Just a few months to COP28 (starting November 30th 2023) and I have been looking at what to expect or hope for from that conference.
John Kerry the US climate envoy said recently that we need to separate the climate crisis from politics. That is not proving easy in the UK nor in the US. However, the issues at stake are more than national or domestic petty concerns but need to address the urgency of the impact of climate change and nature depletion. This summer has once again witnessed wildfires in Hawaii and in Canada that are devastating communities and natural habitat – further weakening the ecosystems of their neighbourhoods.
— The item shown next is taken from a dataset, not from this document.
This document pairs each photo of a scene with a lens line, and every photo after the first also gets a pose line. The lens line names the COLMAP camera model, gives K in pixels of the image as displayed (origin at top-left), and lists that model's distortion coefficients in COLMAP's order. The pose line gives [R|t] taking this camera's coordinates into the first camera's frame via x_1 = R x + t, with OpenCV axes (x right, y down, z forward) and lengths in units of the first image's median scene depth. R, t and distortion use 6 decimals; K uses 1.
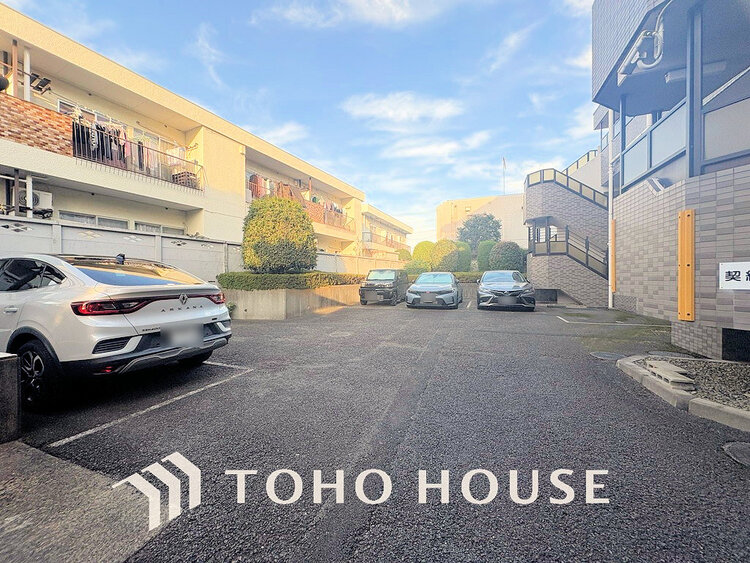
lens RADIAL K [[296.5, 0, 375.0], [0, 296.5, 281.5], [0, 0, 1]] dist [0.000664, 0.000020]
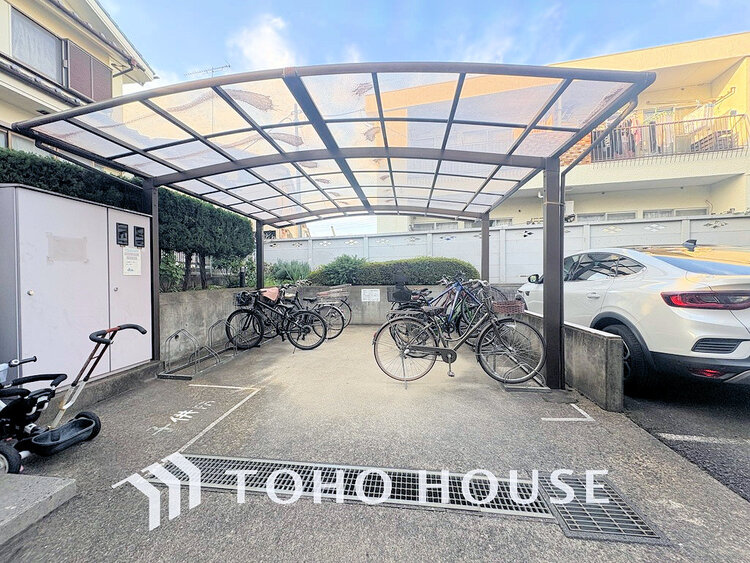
lens RADIAL K [[296.5, 0, 375.0], [0, 296.5, 281.5], [0, 0, 1]] dist [0.000664, 0.000020]
pose [[0.230445, 0.017101, -0.972935, -0.254212], [-0.002084, 0.999852, 0.017080, 0.017848], [0.973083, -0.001908, 0.230447, -0.109911]]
COP28 should see the Global Stocktake (the scientific assessment) of emissions following the national pledges made in the Paris Agreement in 2015. Nations will need to assess where they are and redouble efforts to reduce emissions and build resilient and secure energy systems without fossil fuels. The President-designate of COP28, Dr Sultan Al Jaber, is calling on nations to triple the production of renewable energy and to double hydrogen production by 2030. Dr Al Jaber is founding his programme on 4 pillars - being fast-tracking the transition to a low-carbon world; fixing climate finance; focusing on people, lives and livelihoods; and full inclusivity. The four Fs. These are excellent aims but need to be seem pragmatically and practically. The UN Climate Chief Simon Stiell states that there also needs to be a clear route to phase out/stop fossil fuel subsidies if progress is to be made. This is somewhat dissonant to a COP28 hosted by the UAE but they are a key party to any decisions.
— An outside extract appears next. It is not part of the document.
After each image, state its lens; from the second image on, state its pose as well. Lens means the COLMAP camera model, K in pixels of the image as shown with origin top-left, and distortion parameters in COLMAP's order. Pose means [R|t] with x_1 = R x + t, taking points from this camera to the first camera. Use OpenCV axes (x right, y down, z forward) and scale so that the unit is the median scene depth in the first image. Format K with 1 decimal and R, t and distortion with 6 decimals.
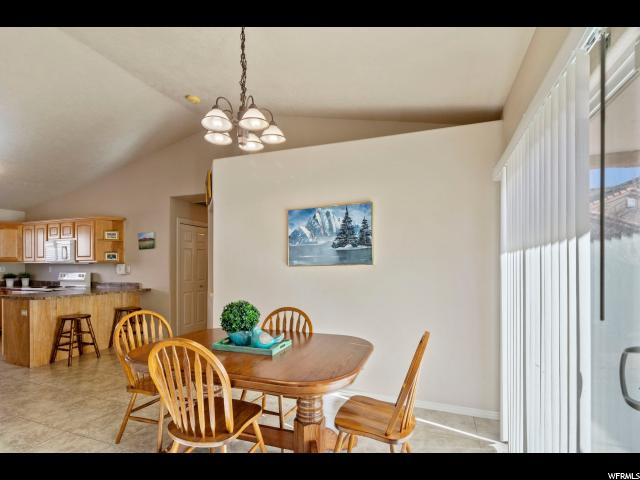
lens RADIAL K [[306.6, 0, 326.0], [0, 306.6, 264.2], [0, 0, 1]] dist [0.001685, 0.000232]
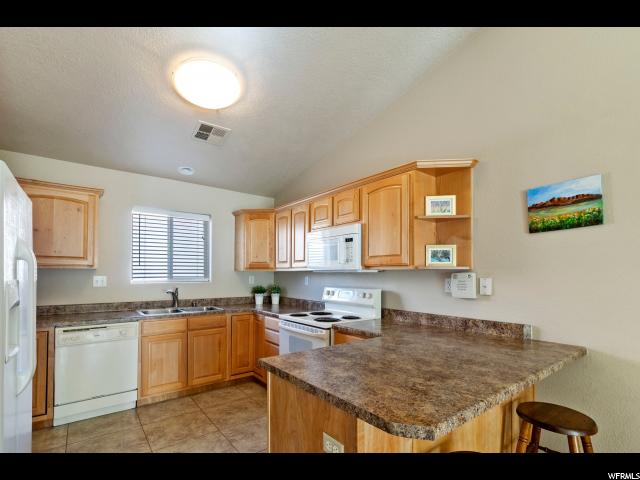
lens RADIAL K [[309.5, 0, 321.3], [0, 309.5, 267.9], [0, 0, 1]] dist [0.000354, 0.000729]
pose [[0.847886, -0.005230, -0.530152, -0.583552], [-0.004560, 0.999842, -0.017156, 0.000765], [0.530159, 0.016963, 0.847729, 0.521634]]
COP27 set in motion the creation of the loss and damage fund to provide financial assistance to poorer nations as they deal with the negative consequences that arise from the unavoidable risks of climate change - for example: rising sea levels, extreme heat, wildfires, crop failures etc. The funding will help vulnerable nations to rebuild the necessary physical and social infrastructure. A Transition Committee has been meeting during this year to establish what this means and outlining a roadmap. They have called for evidence from States as to what impact climate has had and how funding would help. For example, the impact on the Sami people of Finland and surrounding countries where the region is warming three times faster than the global average; the impact on the border between Uganda and the Democratic Republic of Congo where the river divides the nations and the course is changing opening up potential armed conflict. And in Fiji where major community relocations have had to be implemented as sea level rise in the South West Pacific is 2 – 3 times the global average. More case studies here https://unfccc.int/process-and-meetings/bodies/constituted-bodies/transitional-committee/case-studies
Private finance has an important role. Indeed, the UK’s own green strategy relies heavily on this collaboration between Government and the private sector to drive the changes and create the growth in our economy that will follow. The City of London are promoters of the work that businesses and organisations such at the Green Finance Institute are undertaking.
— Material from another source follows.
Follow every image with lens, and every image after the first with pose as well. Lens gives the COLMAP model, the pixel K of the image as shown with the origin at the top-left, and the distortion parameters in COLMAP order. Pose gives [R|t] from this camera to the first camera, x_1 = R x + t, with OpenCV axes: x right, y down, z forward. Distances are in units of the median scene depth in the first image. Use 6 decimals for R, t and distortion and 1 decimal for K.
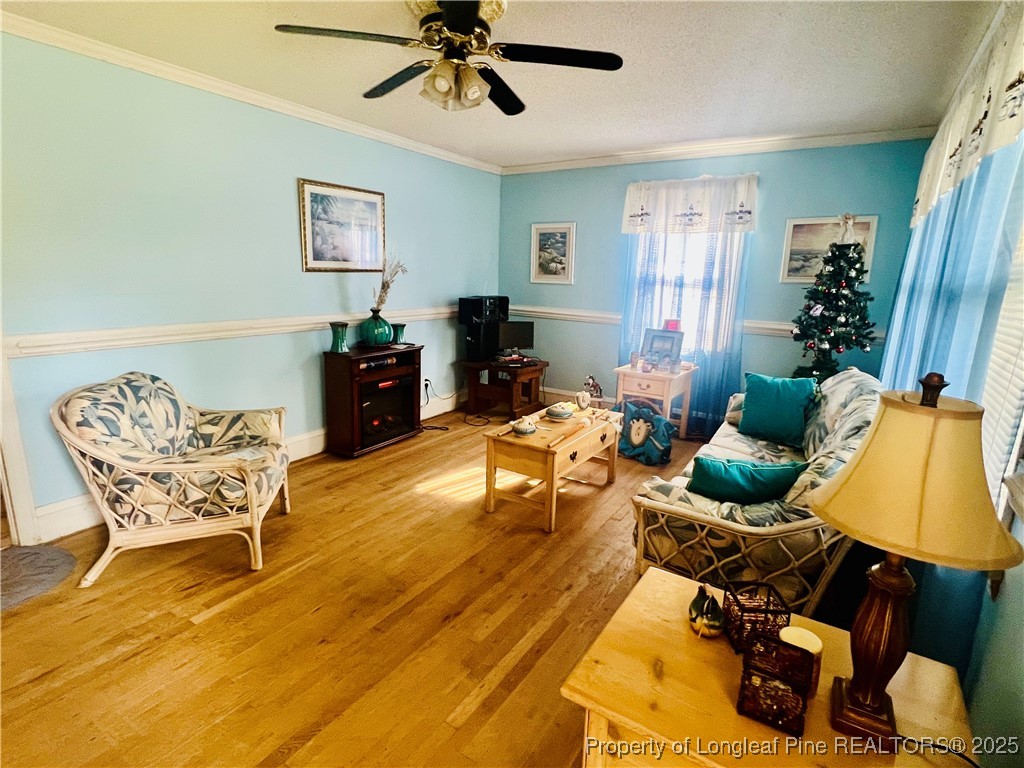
lens RADIAL K [[518.0, 0, 511.7], [0, 518.0, 386.5], [0, 0, 1]] dist [-0.004647, -0.001053]
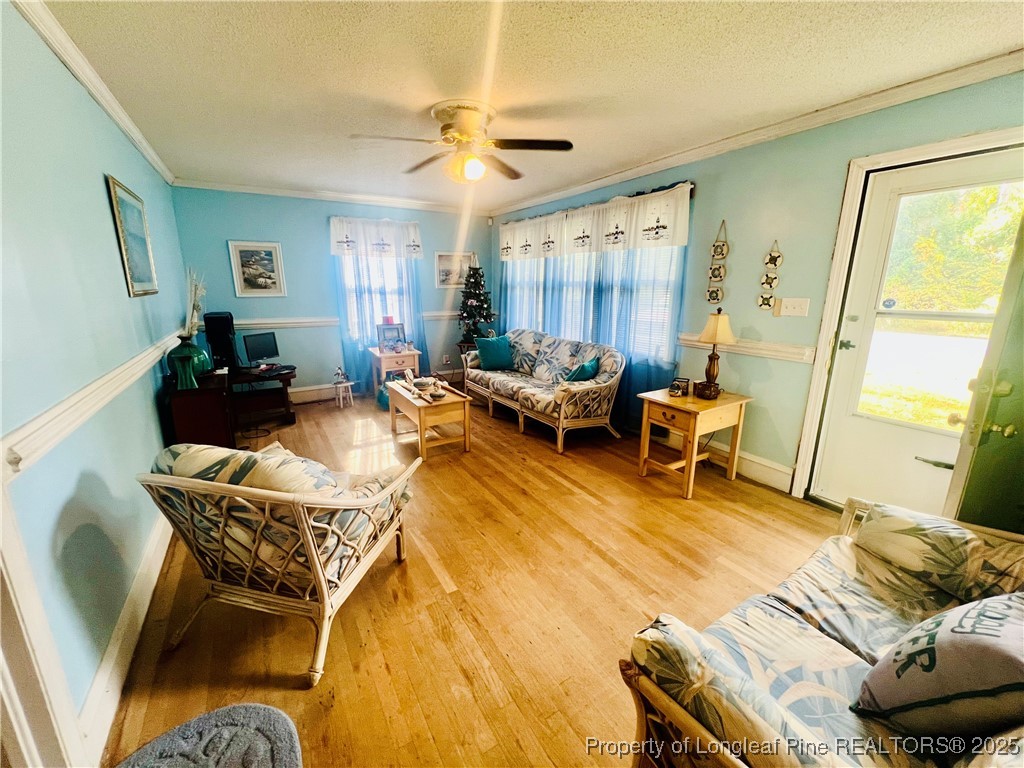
lens RADIAL K [[408.4, 0, 510.0], [0, 408.4, 382.1], [0, 0, 1]] dist [-0.000144, -0.000031]
pose [[0.429063, -0.236456, 0.871776, -0.582476], [0.207211, 0.965157, 0.159800, -0.062257], [-0.879186, 0.112077, 0.463109, 0.178767]]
Obvious other areas that will be discussed at COP28 include the vexed question of the Voluntary Carbon Market and how robust it can be considered and whether it can assist the vulnerable nations. Nature and biodiversity have two days on the agenda with the Just Transition having one day. These are such important areas in themselves and I am reminded of the view that resolving climate change is critical to achieving all of the aims in the Sustainable Development Goals. The fact is that there is still all to play for at COP28.